### TAREFAS A RESOLVER
• A. No trecho sobre O pintassilgo, reescreva em forma de lista o parágrafo que começa com "O pintassilgo chegou às livrarias brasileiras", mantendo os fatos principais.
• B. Segundo o trecho sobre O pintassilgo, por quanto tempo o livro ficou na lista de mais vendidos do New York Times?
• C. Continue o trecho sobre O pintassilgo a partir da última frase.

### TRECHO SELECIONADO
☆ ☆ ☆ ☆
O pintassilgo chegou às livrarias brasileiras há pouco menos de uma semana, após muito barulho no exterior. Não à toa, é claro: ficou quase um ano na lista de mais vendidos do New York Times, foi vencedor do Pulitzer – e possui 728 páginas. Um autêntico calhamaço, esse livro de Donna Tartt. E faz jus a toda a repercussão que recebeu lá fora e que com certeza terá por aqui nos próximos meses.

A história gira em torno do narrador, Theo Decker, garoto que perdeu a mãe de maneira trágica e abrupta, ligado pelo acidente a uma pintura holandesa chamada “O pintassilgo”. É complicado explicar qual (ou quais) o(s) segredo(s) por trás do sucesso do livro. O mais direto que posso, e consigo, ser é falar sobre a narrativa de Donna Tartt.
☆ ☆ ☆ ☆
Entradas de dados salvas
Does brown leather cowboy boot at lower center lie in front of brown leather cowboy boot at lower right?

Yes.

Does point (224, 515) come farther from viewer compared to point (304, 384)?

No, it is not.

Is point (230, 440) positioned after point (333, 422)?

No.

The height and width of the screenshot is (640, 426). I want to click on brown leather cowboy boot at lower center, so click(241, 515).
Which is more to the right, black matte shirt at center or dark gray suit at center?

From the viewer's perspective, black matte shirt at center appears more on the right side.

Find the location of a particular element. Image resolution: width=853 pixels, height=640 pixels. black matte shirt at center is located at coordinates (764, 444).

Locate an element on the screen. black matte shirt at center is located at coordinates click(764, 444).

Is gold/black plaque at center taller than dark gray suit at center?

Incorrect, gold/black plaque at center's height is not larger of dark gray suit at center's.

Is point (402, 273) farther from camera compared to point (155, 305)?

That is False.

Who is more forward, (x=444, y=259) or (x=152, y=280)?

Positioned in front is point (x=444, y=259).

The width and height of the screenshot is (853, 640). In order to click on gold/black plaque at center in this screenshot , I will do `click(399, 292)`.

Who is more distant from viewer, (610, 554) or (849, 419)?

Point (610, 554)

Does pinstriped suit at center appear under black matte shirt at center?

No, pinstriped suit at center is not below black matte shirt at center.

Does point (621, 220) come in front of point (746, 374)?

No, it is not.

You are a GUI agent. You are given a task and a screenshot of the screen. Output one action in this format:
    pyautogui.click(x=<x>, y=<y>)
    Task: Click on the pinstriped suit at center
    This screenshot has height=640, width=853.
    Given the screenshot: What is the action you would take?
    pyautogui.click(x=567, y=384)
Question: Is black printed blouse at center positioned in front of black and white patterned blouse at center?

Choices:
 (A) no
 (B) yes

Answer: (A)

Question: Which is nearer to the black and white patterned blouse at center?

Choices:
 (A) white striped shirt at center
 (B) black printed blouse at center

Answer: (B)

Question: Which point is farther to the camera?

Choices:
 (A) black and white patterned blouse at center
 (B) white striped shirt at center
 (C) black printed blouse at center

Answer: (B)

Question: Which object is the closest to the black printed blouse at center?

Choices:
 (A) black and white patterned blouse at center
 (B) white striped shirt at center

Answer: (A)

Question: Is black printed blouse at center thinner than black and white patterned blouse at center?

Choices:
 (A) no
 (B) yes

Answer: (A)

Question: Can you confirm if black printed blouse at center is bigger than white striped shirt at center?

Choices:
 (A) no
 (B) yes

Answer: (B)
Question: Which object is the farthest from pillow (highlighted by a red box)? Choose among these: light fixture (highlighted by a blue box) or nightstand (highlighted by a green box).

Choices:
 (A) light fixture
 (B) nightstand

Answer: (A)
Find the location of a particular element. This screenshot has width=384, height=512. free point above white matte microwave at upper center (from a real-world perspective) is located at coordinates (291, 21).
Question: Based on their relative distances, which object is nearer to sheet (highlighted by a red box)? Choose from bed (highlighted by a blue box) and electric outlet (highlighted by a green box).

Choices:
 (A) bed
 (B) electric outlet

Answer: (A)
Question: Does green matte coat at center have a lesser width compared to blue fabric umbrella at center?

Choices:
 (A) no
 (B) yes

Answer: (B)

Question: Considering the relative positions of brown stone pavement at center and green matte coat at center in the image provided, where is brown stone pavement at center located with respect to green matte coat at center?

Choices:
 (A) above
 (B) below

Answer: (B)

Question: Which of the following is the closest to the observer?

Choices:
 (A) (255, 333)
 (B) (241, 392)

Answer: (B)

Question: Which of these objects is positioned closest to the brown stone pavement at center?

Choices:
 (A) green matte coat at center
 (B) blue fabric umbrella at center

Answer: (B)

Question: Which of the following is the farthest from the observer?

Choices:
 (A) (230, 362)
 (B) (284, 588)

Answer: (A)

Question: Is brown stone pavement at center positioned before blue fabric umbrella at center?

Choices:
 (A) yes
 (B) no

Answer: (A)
☆ ☆ ☆ ☆
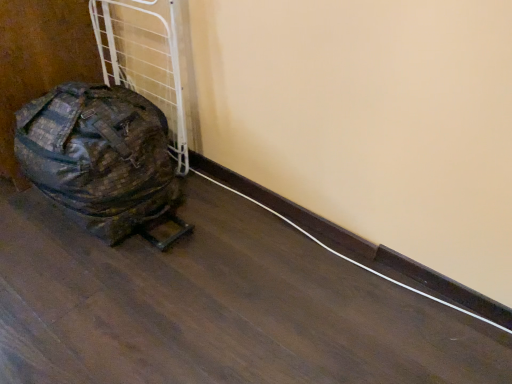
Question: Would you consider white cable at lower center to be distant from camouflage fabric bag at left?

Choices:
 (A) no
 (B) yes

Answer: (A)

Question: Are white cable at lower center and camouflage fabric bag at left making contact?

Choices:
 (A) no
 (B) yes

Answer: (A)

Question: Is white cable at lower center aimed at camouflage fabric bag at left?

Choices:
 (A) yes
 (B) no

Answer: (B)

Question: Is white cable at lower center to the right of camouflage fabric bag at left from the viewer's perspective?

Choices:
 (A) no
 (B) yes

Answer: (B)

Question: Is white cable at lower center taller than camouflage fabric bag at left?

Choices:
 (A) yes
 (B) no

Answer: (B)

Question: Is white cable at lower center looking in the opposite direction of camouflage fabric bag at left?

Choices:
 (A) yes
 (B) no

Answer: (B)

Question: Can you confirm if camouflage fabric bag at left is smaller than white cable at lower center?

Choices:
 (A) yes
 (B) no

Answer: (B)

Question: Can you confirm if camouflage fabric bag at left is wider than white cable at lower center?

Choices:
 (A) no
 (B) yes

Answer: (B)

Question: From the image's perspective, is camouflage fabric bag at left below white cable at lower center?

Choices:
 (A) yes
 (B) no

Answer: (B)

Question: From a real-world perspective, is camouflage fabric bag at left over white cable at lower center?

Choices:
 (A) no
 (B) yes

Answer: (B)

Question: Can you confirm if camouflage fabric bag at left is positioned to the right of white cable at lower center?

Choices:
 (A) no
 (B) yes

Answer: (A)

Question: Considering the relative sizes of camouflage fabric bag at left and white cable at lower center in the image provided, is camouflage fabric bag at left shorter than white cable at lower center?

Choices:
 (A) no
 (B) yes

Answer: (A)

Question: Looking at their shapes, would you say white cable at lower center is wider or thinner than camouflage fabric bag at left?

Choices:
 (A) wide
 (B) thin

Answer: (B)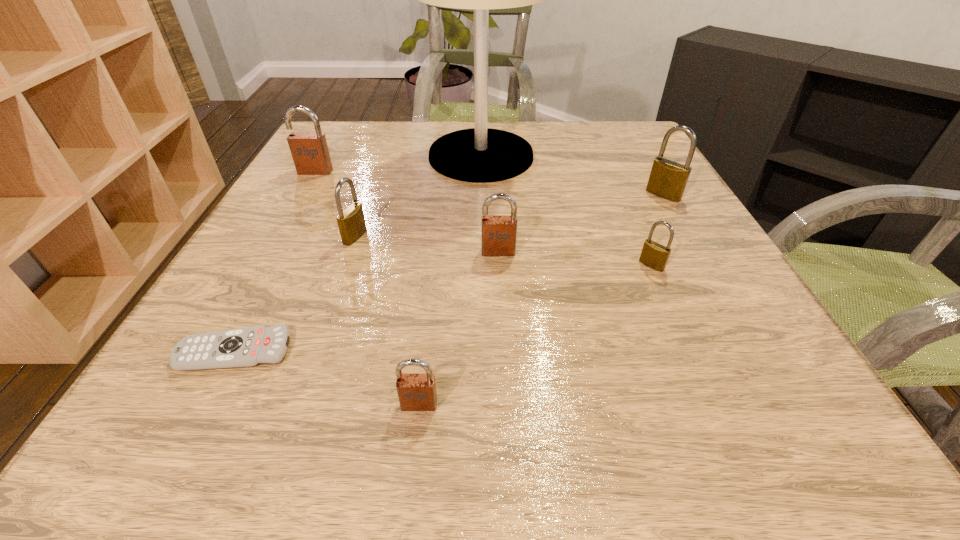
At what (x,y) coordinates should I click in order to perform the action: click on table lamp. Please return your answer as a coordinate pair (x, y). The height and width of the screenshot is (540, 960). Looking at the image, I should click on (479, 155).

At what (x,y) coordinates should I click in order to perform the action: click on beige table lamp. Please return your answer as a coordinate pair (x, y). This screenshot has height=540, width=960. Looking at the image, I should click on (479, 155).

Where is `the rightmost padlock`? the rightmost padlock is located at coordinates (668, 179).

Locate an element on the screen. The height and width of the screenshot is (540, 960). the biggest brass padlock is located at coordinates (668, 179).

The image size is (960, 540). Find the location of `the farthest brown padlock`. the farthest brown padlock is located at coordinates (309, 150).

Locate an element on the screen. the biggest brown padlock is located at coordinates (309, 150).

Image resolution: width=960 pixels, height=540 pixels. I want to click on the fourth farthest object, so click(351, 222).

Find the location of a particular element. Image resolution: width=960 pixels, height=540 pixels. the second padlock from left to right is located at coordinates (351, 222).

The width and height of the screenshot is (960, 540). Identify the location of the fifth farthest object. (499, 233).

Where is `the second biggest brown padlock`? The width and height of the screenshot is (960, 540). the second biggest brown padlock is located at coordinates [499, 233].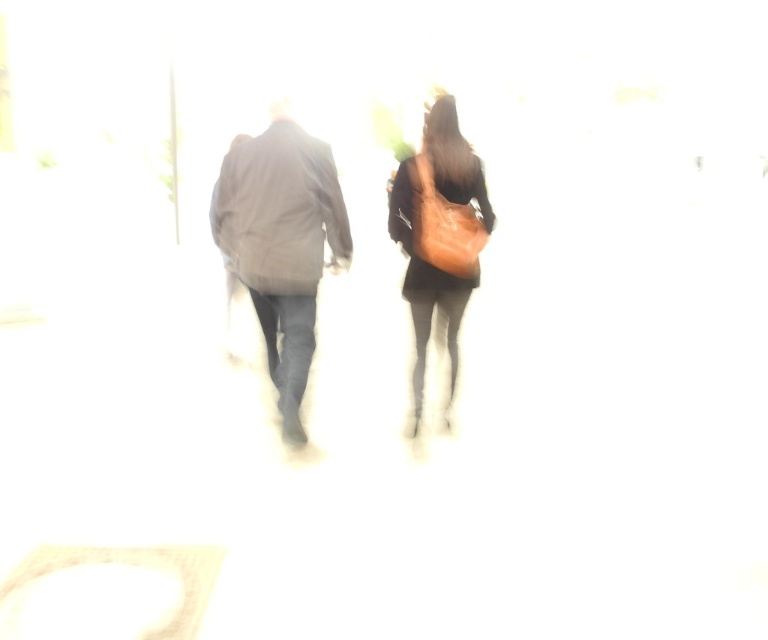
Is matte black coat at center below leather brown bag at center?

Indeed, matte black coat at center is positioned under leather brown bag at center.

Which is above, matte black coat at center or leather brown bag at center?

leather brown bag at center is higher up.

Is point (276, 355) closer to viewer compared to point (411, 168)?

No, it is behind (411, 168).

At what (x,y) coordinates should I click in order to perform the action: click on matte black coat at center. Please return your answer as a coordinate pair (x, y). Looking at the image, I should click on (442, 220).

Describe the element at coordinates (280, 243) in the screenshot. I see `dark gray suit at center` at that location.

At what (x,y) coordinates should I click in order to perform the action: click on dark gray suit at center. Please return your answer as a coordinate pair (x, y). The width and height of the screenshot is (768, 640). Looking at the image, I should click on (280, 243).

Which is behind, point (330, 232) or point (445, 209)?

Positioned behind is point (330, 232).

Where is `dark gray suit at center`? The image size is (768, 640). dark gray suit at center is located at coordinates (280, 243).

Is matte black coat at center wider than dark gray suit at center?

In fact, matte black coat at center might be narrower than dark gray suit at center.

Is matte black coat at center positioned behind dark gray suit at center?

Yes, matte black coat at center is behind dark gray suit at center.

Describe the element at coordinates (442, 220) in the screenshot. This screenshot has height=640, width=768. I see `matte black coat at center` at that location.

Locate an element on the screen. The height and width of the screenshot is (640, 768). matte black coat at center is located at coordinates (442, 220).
☆ ☆ ☆ ☆
### RESULTADOS
• A.
- O livro chegou às livrarias brasileiras há menos de uma semana, depois de muito sucesso no exterior.
- Passou quase um ano na lista de mais vendidos do New York Times.
- Ganhou o Pulitzer.
- Tem 728 páginas e é de Donna Tartt.
- Merece a repercussão que teve lá fora e que deve ter no Brasil nos próximos meses.

• B. Quase um ano.

• C.
O romance se inicia como uma carta de amor às artes e a Nova York, principal cenário da jornada de Theo, e se desdobra em diversos acontecimentos, que capturam o leitor logo nas primeiras páginas. A trajetória ajuda (saindo do modo compacto de explicação e me prolongando) à medida que presenciamos momentos cruciais da formação de Theo Decker: a adolescência sem a mãe, as fugas etílicas com auxílio de seu melhor amigo Boris (que lhe dá o apelido “Potter”), a ligação dele com cada um dos personagens espalhados pelo livro, sua inteligência mal utilizada, tudo isso captura quem lê O pintassilgo.

O detalhe está em como todos são capturados. Tartt não utiliza o caminho fácil dos ganchos em finais de capítulos, com revelações ou momentos chocantes, para prender o leitor. A escritora te mantém preso pelo seu apuro narrativo. E também pelas referências sutis, partindo de um grande escritor para um astro da música pop dos anos 2000, sem dizer “olhe como é legal essa comparação, você a reconhece”. Não estranhe se, em uma sentada, cem, duzentas páginas forem consumidas.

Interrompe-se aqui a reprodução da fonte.